EXERCISE DETAILS:
Decide whether each statement agrees with the passage on coaching and imposter syndrome below, answering yes or no and quoting the words of the passage that decide it. 1. Clients come to the writer for answers. 2. The writer treats lived experience as a credential. 3. The writer's coaching centers on projecting the writer's own experience onto the client's story.

GIVEN PASSAGE:
◆ ◆ ◆ ◆

The turning point came when I realized that what makes me effective isn’t perfection, it’s presence. Clients don’t come to me for answers; they come to be seen, reflected, and met in their fullness. I began to trust that my lived experience, my capacity to attune, and my ability to hold space are credentials. And the more I showed up authentically, the deeper the work became.
The biggest takeaway? The parts of ourselves we’re most afraid to lead with often become our greatest tools for connection.
Once I stopped trying to “fit in” and instead rooted into who I truly am, everything shifted. If you feel underqualified, I would get curious about your experience, where that might be coming from, how it shows up in your life, and start to look at how you can shift perspective or find a new orientation to that. I now have a deep understanding of where my imposter syndrome comes from and what shaped all the expectations that led me to it—societal, cultural, familial, the whole thing. But that’s my experience. My coaching is really about trying to be with you fully in the witnessing of your life and less about me projecting mine onto your story.
Photo Credit: Liam Clickenger Coaching
If you could give one piece of advice to future LGBTQ+ service providers within your field, what would it be?

◆ ◆ ◆ ◆

[Records from a data collection]
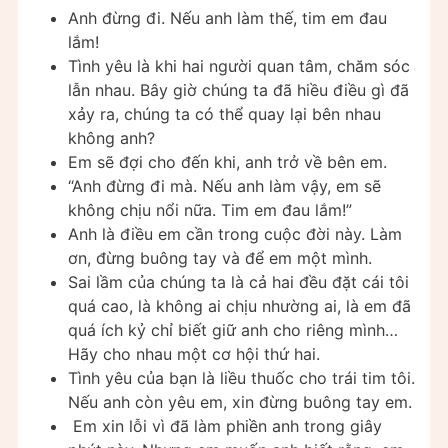
Anh đừng đi. Nếu anh làm thế, tim em đau
lắm!
Tình yêu là khi hai người quan tâm, chăm sóc
lẫn nhau. Bây giờ chúng ta đã hiều điều gì đã
xảy ra, chúng ta có thể quay lại bên nhau
không anh?
Em sẽ đợi cho đến khi, anh trở về bên em.
“Anh đừng đi mà. Nếu anh làm vậy, em sẽ
không chịu nổi nữa. Tim em đau lắm!”
Anh là điều em cần trong cuộc đời này. Làm
ơn, đừng buông tay và để em một mình.
Sai lầm của chúng ta là cả hai đều đặt cái tôi
quá cao, là không ai chịu nhường ai, là em đã
quá ích kỷ chỉ biết giữ anh cho riêng mình…
Hãy cho nhau một cơ hội thứ hai.
Tình yêu của bạn là liều thuốc cho trái tim tôi.
Nếu anh còn yêu em, xin đừng buông tay em.
Em xin lỗi vì đã làm phiền anh trong giây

◆ ◆ ◆ ◆

WRITTEN SOLUTION:
1. No: "Clients don’t come to me for answers; they come to be seen, reflected, and met in their fullness."
2. Yes: "my lived experience, my capacity to attune, and my ability to hold space are credentials."
3. No: "My coaching is really about trying to be with you fully in the witnessing of your life and less about me projecting mine onto your story."